Monday, February 28, 2011

Getting Out More

Many of us are active in organizations and on boards of other not-for-profits as part of our community service orientation.  I very much believe in the responsibility of faculty, administrators, and students to contribute their time and resources (if possible) in support of providing a better  quality of life for members of our community.  And over the years I have been active in many very worthwhile organizations including my present service on the board of ProjectGrad Long Island.  ProjectGrad has on Long Island and nationally partnered with economically disadvantaged school districts to provide extra support and enhance the chances of success for these students. I am not only active myself in organizations like this but I encourage my colleagues to also become involved in support of the community (broadly defined).

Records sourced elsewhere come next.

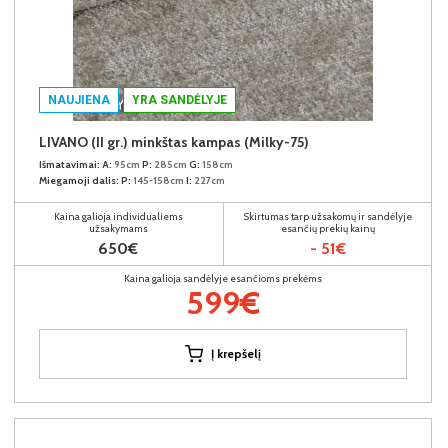
NAUJIENA
YRA SANDĖLYJE
LIVANO (II gr.) minkštas kampas (Milky-75)
Išmatavimai:
A:
95cm
P:
285cm
G:
158cm
Miegamoji dalis:
P:
145-158cm
I:
227cm
Kaina galioja individualiems
Skirtumas tarp užsakomų ir sandėlyje
užsakymams
esančių prekių kainų
650€
- 51€
Kaina galioja sandėlyje esančioms prekėms
599€
Į krepšelį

Every board I serve on also provides me with an enhanced education for myself.  I learn by serving, sometimes a little and sometimes a lot more.  About two years ago, some school board members in the district in which I live asked me to run for the school board.  I actually already had school board service at a local Quaker school but I also already had continuing community service commitments.  I ultimately said yes—how can you say no to helping enhance the schools in your own community and where your kids and their friends go to school ?  The other board members are very smart, very dedicated, very focused on the kids, which for me are all positives; the time commitment, however, is more than I expected.  But what also is much more than I expected is my learning about k-12 education and school finance.  Especially daunting are the looming financial issues compounded by many unfunded state mandates.  For example, New York’s new governor is talking about a 2% property tax cap which makes sense; however, at the same time mandatory increases in school district contributions to the state (defined benefit) pension plan  plus increases in the cost of health care will also equal approximately 2%. But in any school budget there are likely other increasing costs such as compensation for all employees as well as steps and lane changes for teachers.  Especially fascinating are the issues of more accurately measuring learning, increasing learning, and the impact of teachers on that learning.   All of this gives me a much better understanding of teacher education and  educational leadership, two key areas in our School of Education, Health and Human Services.  And none of us in higher education should forget for even a moment that what we can accomplish in providing students with a first rate higher education is inextricably interwoven with what they have accomplished in their k-12 education.

Service to the community is part of giving back which we all should do.  But it is also involves educating ourselves in ways that enhance our understanding of complex issues and our job performance.  Doing our jobs as well as they can be done clearly requires to be involved in more than our jobs.  We all need to get out more.